For people who doesn’t know what a roti prata man does….Here is an example.

I started off like that. So i felt discouraged and avoided veil dancing as much as i can 🙂

I did not really do many moves in this video. My main goal for this practise was Barrel Turns. Barrel turns and spins can leave you dizzy. But there is a trick. When you spin to the right 10 times. You have to spin to the left to neutralize…so you won’t end up falling down.

I have started using Isis wings. So i have to practise barrel turns. Since i live in a house with a relatively low ceiling, i cannot use the wings. Therefore, i practise with the veil.
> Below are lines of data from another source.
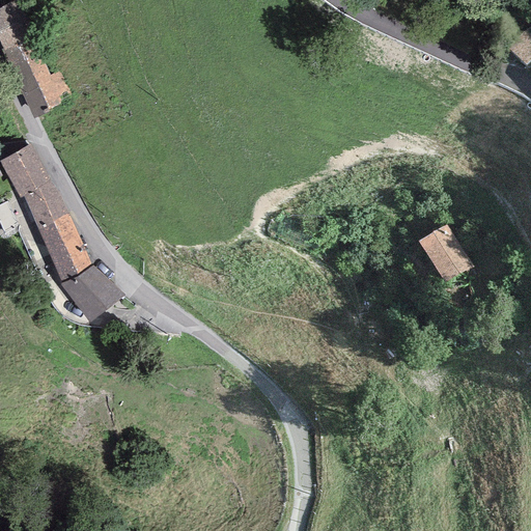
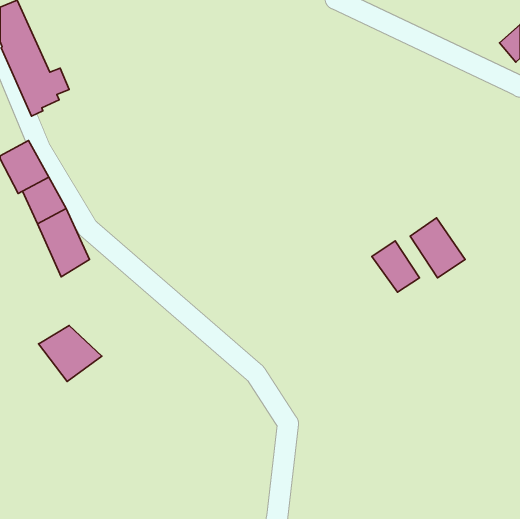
building: none -> [372,241,419,292]
building: [60,264,124,322] -> [39,326,102,382]

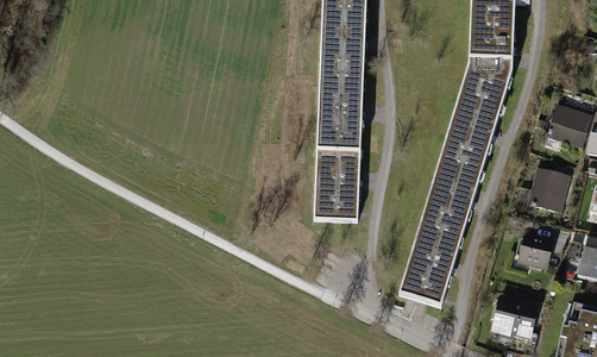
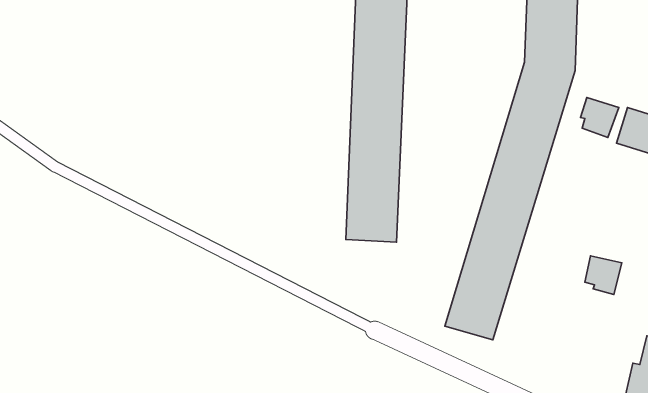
building: none -> [581,97,619,137]
building: [529,167,568,209] -> none
building: [494,296,535,333] -> none

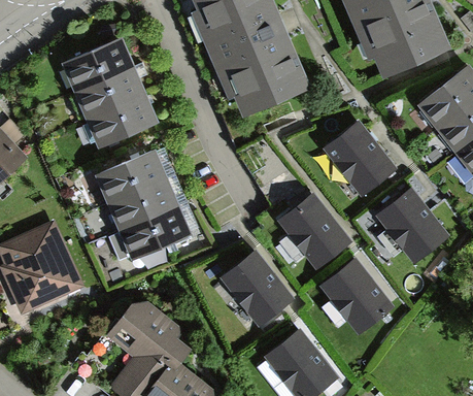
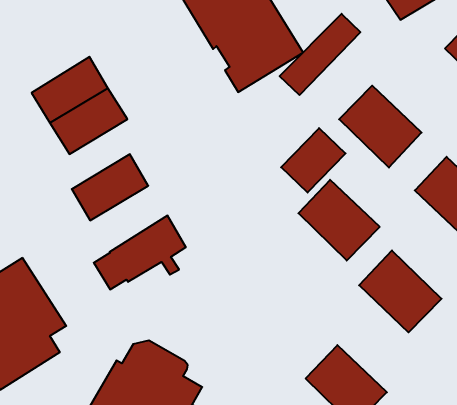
building: [68,40,131,90] -> none
building: none -> [280,14,360,95]
building: none -> [281,128,346,193]
building: [112,179,176,229] -> none
building: [225,253,291,322] -> none

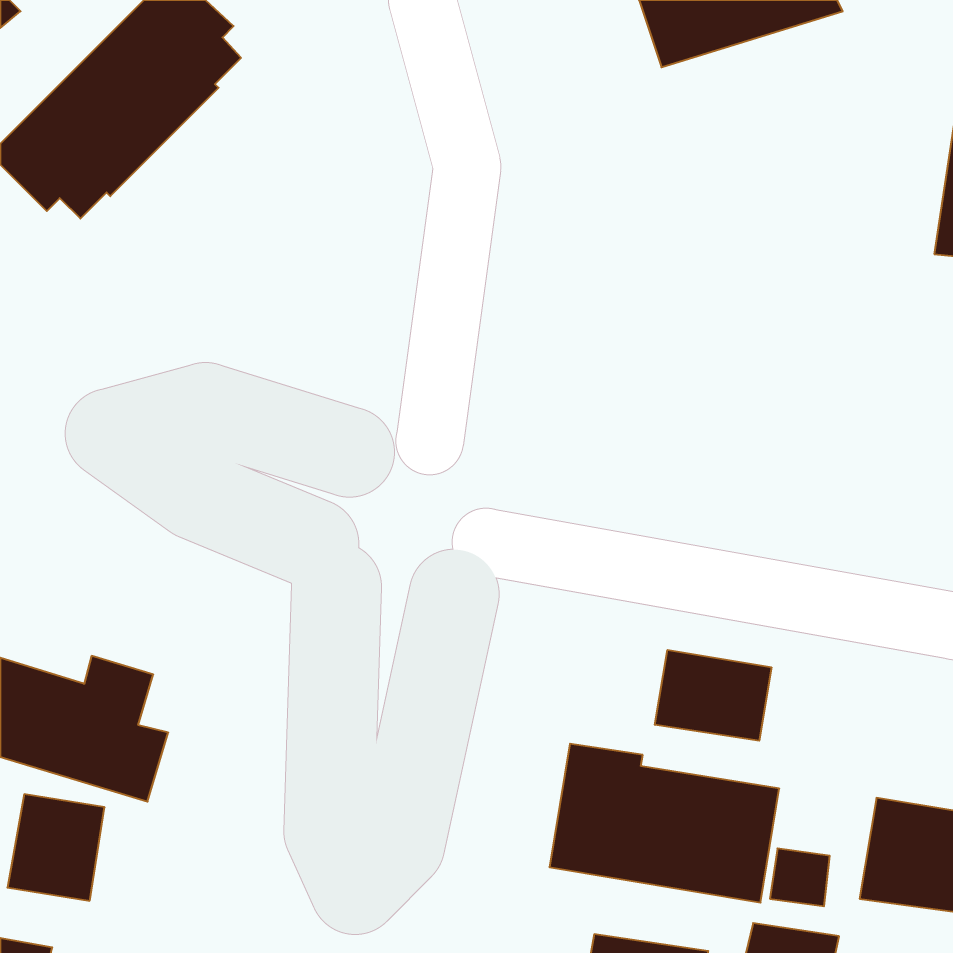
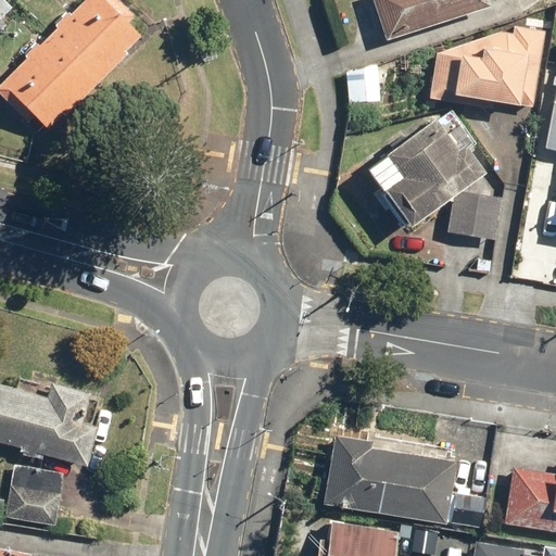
building: none -> [428,26,544,108]
building: none -> [367,106,498,239]
building: [655,650,771,741] -> none

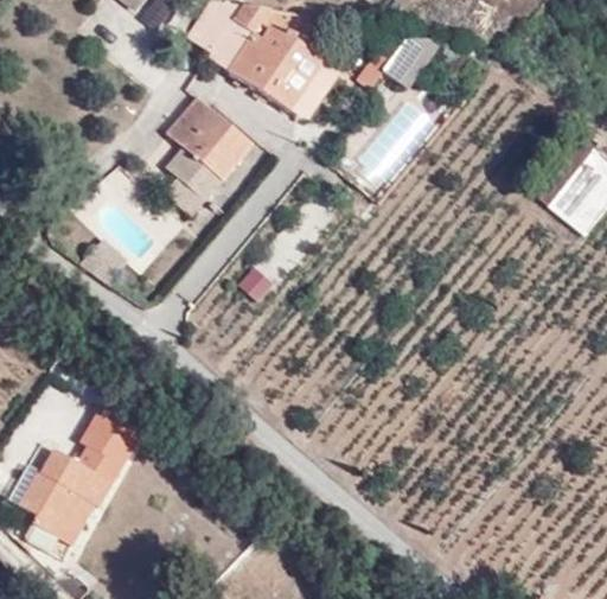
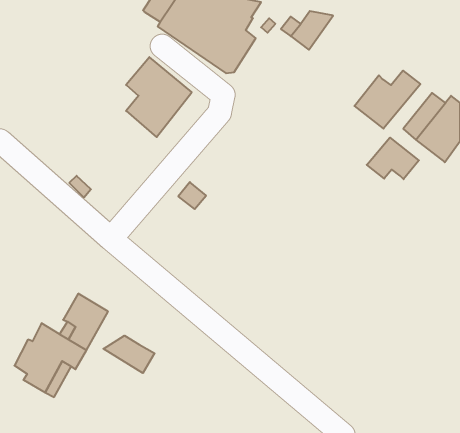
building: none -> [354,71,420,129]
building: none -> [367,138,419,179]
building: none -> [103,336,155,373]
Bellydance is a very tough art form. It requires you to be graceful at times. Aggresive at other times. If you can’t learn to transition, it’s going to be very hard. That is why we do shows in a format. We start off slow and end up doing the drum. This is what my mentor Habibi taught me. But personally i feel, everyone has a persona. So you can play with the format and do it in your own style. A classic cabaret format start off with veils, taxim, then a prop (cane, sword, wings, cymbals) and then finally the most fastest and aggressive sequence – the drum. So if your character is more bubbly and you demand attention upon your entrance, you can start off with the drum. However, you have to be well versed in what you are doing first, before you play around with the format. These formats were created by trained entertainers who spent years studying the moods of various audiences.

But if you can pull it off, i suggest you should. Every dancer is different. And we all have various personalities. Sometimes its good to do what we are good at. But never get stuck in your comfort zone. Or your act will become stale.

Take care fellow comrades. Happy dancing!